Exercise instructions: Taking each line of the material in turn, count those with the string "down" and answer with the count alone.

Provided records:
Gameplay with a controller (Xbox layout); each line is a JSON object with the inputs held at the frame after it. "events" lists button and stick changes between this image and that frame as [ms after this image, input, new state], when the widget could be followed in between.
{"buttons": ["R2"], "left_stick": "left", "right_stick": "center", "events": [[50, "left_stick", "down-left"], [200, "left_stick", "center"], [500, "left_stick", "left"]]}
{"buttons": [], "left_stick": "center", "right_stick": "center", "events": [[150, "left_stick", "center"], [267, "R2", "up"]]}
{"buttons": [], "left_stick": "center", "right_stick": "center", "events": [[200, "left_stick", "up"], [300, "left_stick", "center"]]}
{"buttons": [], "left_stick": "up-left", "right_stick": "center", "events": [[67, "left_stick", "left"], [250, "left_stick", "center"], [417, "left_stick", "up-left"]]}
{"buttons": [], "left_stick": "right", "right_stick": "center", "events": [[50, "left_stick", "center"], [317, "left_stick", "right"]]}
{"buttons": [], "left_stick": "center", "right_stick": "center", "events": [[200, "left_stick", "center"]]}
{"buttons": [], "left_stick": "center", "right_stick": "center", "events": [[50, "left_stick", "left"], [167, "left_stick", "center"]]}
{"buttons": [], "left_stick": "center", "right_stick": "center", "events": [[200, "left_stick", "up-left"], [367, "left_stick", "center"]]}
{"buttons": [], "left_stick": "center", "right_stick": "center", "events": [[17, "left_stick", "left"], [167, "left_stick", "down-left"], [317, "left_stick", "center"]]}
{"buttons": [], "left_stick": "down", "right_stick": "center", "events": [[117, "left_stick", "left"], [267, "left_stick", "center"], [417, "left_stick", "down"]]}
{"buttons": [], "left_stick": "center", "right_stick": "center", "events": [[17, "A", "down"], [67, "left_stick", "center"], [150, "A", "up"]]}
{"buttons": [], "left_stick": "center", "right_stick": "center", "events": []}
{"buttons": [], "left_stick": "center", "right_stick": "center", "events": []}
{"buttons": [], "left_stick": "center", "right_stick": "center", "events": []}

Answer to this task: 4